NERC Adds Heavier Fines, CIP Violations to Latest Enforcement Actions
NERC is mad as hell, and they’re not going to take it anymore.
Okay, maybe that’s stretching it a bit, but take a look at their latest batch of tougher enforcement actions that hit some regulated entities with some heavy penalties.
Former cyber security specialist in FERC’s Office of Electric Reliability Randal Blanchette believes the upswing can be partially attributed to the simple fact that more and more entities are being audited for CIP-002 through CIP-009 generally. “There are also more complexities [for companies to comply with] as newer revisions come out,” he adds.
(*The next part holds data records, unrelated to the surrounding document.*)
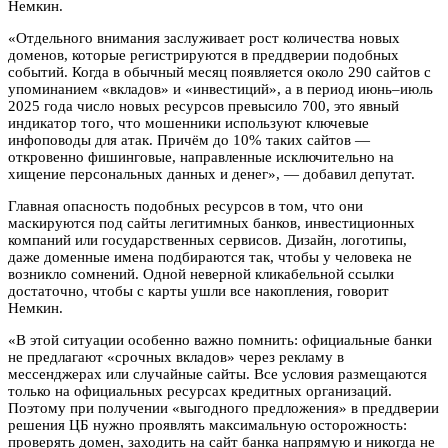
Немкин.
«Отдельного внимания заслуживает рост количества новых
доменов, которые регистрируются в преддверии подобных
событий. Когда в обычный месяц появляется около 290 сайтов с
упоминанием «вкладов» и «инвестиций», а в период июнь–июль
2025 года число новых ресурсов превысило 700, это явный
индикатор того, что мошенники используют ключевые
инфоповоды для атак. Причём до 10% таких сайтов —
откровенно фишинговые, направленные исключительно на
хищение персональных данных и денег», — добавил депутат.
Главная опасность подобных ресурсов в том, что они
маскируются под сайты легитимных банков, инвестиционных
компаний или государственных сервисов. Дизайн, логотипы,
даже доменные имена подбираются так, чтобы у человека не
возникло сомнений. Одной неверной кликабельной ссылки
достаточно, чтобы с карты ушли все накопления, говорит
Немкин.
«В этой ситуации особенно важно помнить: официальные банки
не предлагают «срочных вкладов» через рекламу в
мессенджерах или случайные сайты. Все условия размещаются
только на официальных ресурсах кредитных организаций.
Поэтому при получении «выгодного предложения» в преддверии
решения ЦБ нужно проявлять максимальную осторожность:
проверять домен, заходить на сайт банка напрямую и никогда не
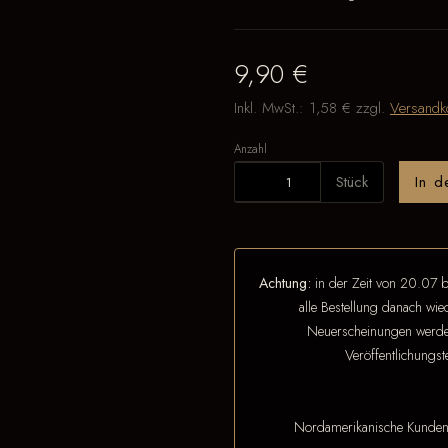
9,90 €
Inkl. MwSt.:
1,58 €
zzgl.
Versandk
Anzahl
Stück
In 
Achtung:
in der Zeit von 20.07 b
alle Bestellung danach wi
Neuerscheinungen werden
Veröffentlichungs
Nordamerikanische Kunde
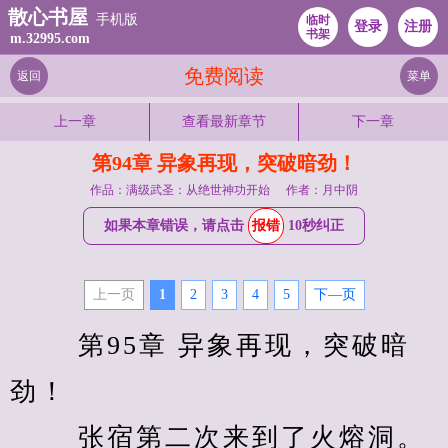
散心书屋
手机版
临时
登录
注册
书架
m.32995.com
免费阅读
返回
菜单
上一章
查看最新章节
下一章
第94章 异象再现，突破暗劲！
作品：满级武圣：从绝世神功开始
作者：月中阴
如果本章错误，请点击
报错
10秒纠正
上一页
1
2
3
4
5
下—页
　　 第95章 异象再现，突破暗
劲！ 
　　 张宿第二次来到了火熔洞。 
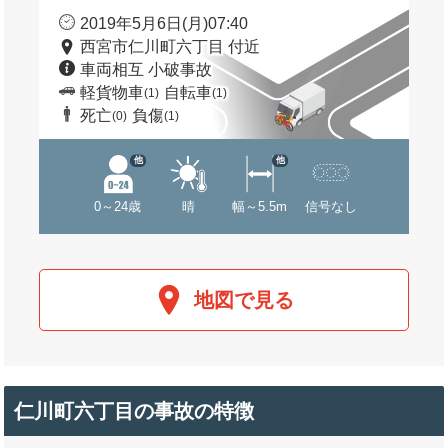
2019年5月6日(月)07:40
西宮市仁川町六丁目 付近
車両相互 小破事故
軽貨物車
自転車
(1)
(1)
死亡
負傷
(0)
(1)
他
他
0～24歳
晴
幅～5.5m
信号なし
地図で見る
仁川町六丁目の事故の特徴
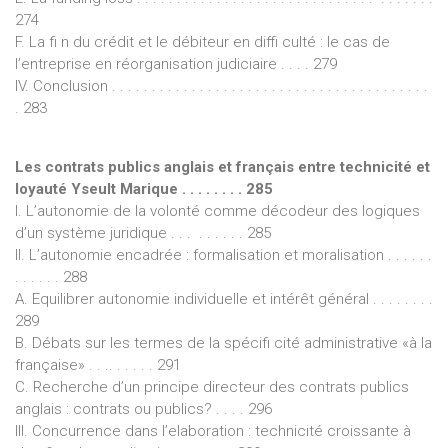
274
F. La fi n du crédit et le débiteur en diffi culté : le cas de
l’entreprise en réorganisation judiciaire . . . . 279
IV. Conclusion . . . . . . . . . . . . . . . . . . . . . . . . . . . . . . . . . . . . . . . .
. 283
Les contrats publics anglais et français entre technicité et
loyauté Yseult Marique . . . . . . . . 285
I. L’autonomie de la volonté comme décodeur des logiques
d’un système juridique . . . . . . . . . 285
II. L’autonomie encadrée : formalisation et moralisation . . . . . .
. . . . . . 288
A. Equilibrer autonomie individuelle et intérêt général . . . . . . . .
289
B. Débats sur les termes de la spécifi cité administrative «à la
française» . . .. . . . . . 291
C. Recherche d’un principe directeur des contrats publics
anglais : contrats ou publics? . . . . 296
III. Concurrence dans l’elaboration : technicité croissante à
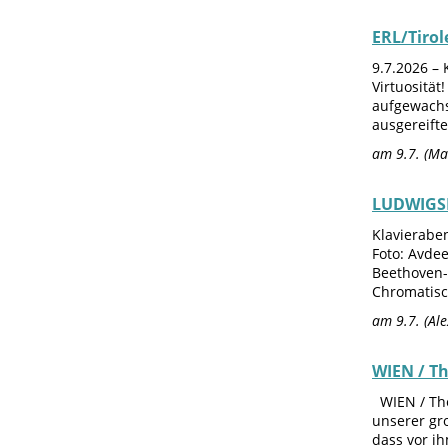
ERL/Tirol
9.7.2026 – 
Virtuosität
aufgewachse
ausgereift
am 9.7. (Ma
LUDWIGSB
Klavierabe
Foto: Avde
Beethoven-I
Chromatisc
am 9.7. (Al
WIEN / T
WIEN / The
unserer gro
dass vor i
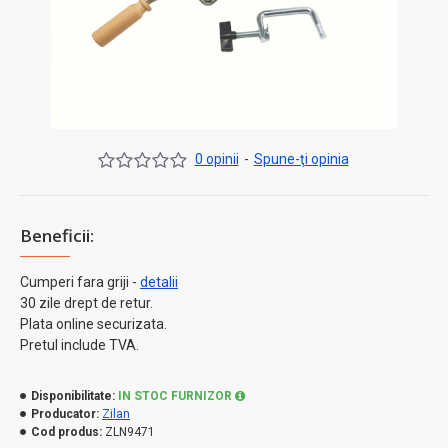
0 opinii
-
Spune-ţi opinia
Beneficii:
Cumperi fara griji -
detalii
30 zile drept de retur.
Plata online securizata.
Pretul include TVA.
Disponibilitate:
IN STOC FURNIZOR
Producator:
Zilan
Cod produs:
ZLN9471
We’ve talked to Randal before about confusing NERC regulations.
But Abidance Consulting’s James Holler says NERC is “flexing its muscle a bit.” They’ve been “nice” to regulated entities up until now, “but now they are saying it’s over.”
He noted a lot of six figure fines among this recent slew of penalties. “Those who didn’t take NERC seriously better start doing so now.” NERC observers tell us that in the past, few NERC citations carried a price tag for regulated entities. “We gave you a break and you took advantage of it,” is Holler’s view of NERC’s new attitude. “Some of you were slow to get your compliance programs in order and NERC wants to show they mean business now.”